All 5 nodes are running a version of this same config file, with the variations being in IP addresses of the other nodes and the hostname, as well as 2 nodes being only 'data' nodes.
cluster.name: testcluster
node.name: node1
path.data: /opt/elasticsearch/data
path.logs: /var/log/elasticsearch
bootstrap.memory_lock: true
network.host: [_local_, _em1_]
network.bind_host: [_local_, _em1_]
network.publish_host: [_local_, _em1_]
discovery.zen.ping.unicast.hosts: ["10.0.1.2", "10.0.1.3", "10.0.1.4", "10.0.1.5"]
discovery.zen.minimum_master_nodes: 3
gateway.recovery_after_nodes: 3
node.master: true
node.data: true
The log errors I am seeing are all very similar to this (logging set to debug):
[2016-10-21 10:14:31,563][DEBUG][transport.netty ] [node1] using profile[default], worker_count[16], port[9300-9400], bind_host[null], publish_host[null], compress[false], connect_timeout[30s], connections_per_node[2/3/6/1/1], receive_predictor[512kb->512kb]
[2016-10-21 10:14:31,615][DEBUG][transport.netty ] [node1] binding server bootstrap to: ::1
[2016-10-21 10:14:31,638][DEBUG][transport.netty ] [node1] Bound profile [default] to address {[::1]:9300}
[2016-10-21 10:14:31,640][DEBUG][transport.netty ] [node1] Bound profile [default] to address {127.0.0.1:9300}
[2016-10-21 10:14:31,641][DEBUG][transport.netty ] [node1] Bound profile [default] to address {10.0.1.1:9300}
[2016-10-21 10:14:31,642][DEBUG][transport.netty ] [node1] Bound profile [default] to address {[fe80::250:56ff:fe01:438]:9300}
[2016-10-21 10:14:31,644][INFO ][transport ] [node1] publish_address {10.0.1.1:9300}, bound_addresses {[::1]:9300}, {127.0.0.1:9300}, {10.0.1.1:9300}, {[ff88::001:88ff:ff88:001]:9300}
[2016-10-21 10:14:31,649][INFO ][discovery ] [node1] testcluster/1DdD32DdDDDD-3dD4Dd52d
[2016-10-21 10:14:31,652][DEBUG][cluster.service ] [node1] processing [initial_join]: execute
[2016-10-21 10:14:31,656][DEBUG][cluster.service ] [node1] processing [initial_join]: took 3ms no change in cluster_state
[2016-10-21 10:14:31,715][WARN ][transport.netty ] [node1] exception caught on transport layer [[id: 0xc564d8c7]], closing connection
java.net.NoRouteToHostException: No route to host
at sun.nio.ch.SocketChannelImpl.checkConnect(Native Method)
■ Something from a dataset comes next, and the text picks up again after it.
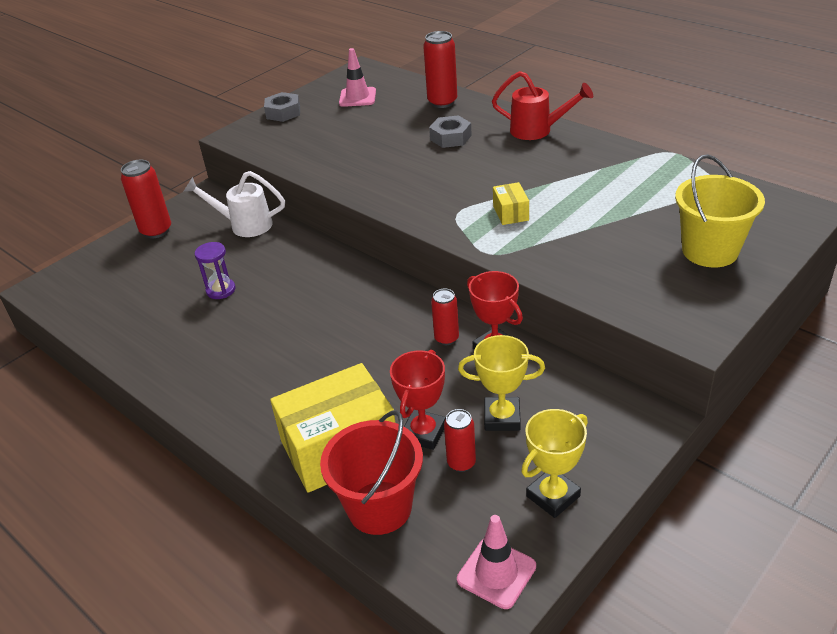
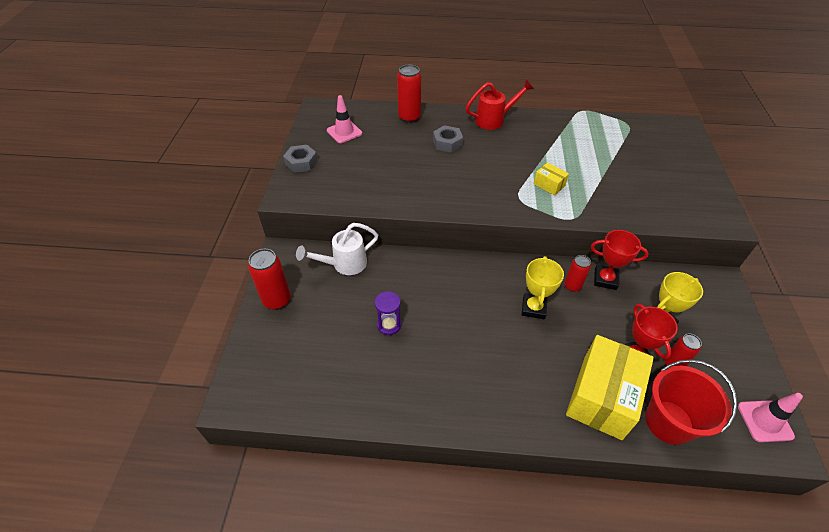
camera: 40 degrees left, 10 degrees up
(553, 496) = (734, 356): yellow trophy -> yellow trophy (533, 308)
(710, 251) = (673, 168): yellow bucket -> none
at sun.nio.ch.SocketChannelImpl.finishConnect(SocketChannelImpl.java:717)
I don't quite understand why I am seeing this. Can anyone give me a clue? Occasionally I will see the other nodes try to join. So I'll see something like this:
[2016-10-21 10:14:37,680][DEBUG][discovery.zen ] [testcluster] filtered ping responses: (filter_client[true], filter_data[false])
--> ping_response{node [{node3}{WfGuHey-RG65D9UH5ZMZNw}{10.0.1.2}{10.0.1.2:9300}], id[489], master [null], hasJoinedOnce [false], cluster_name[graylog]}
[2016-10-21 10:14:37,681][WARN ][transport.netty ] [testcluster] exception caught on transport layer [[id: 0x3cab43aa]], closing connection
java.net.NoRouteToHostException: No route to host
I have SELINUX set to Permissive. Any clue?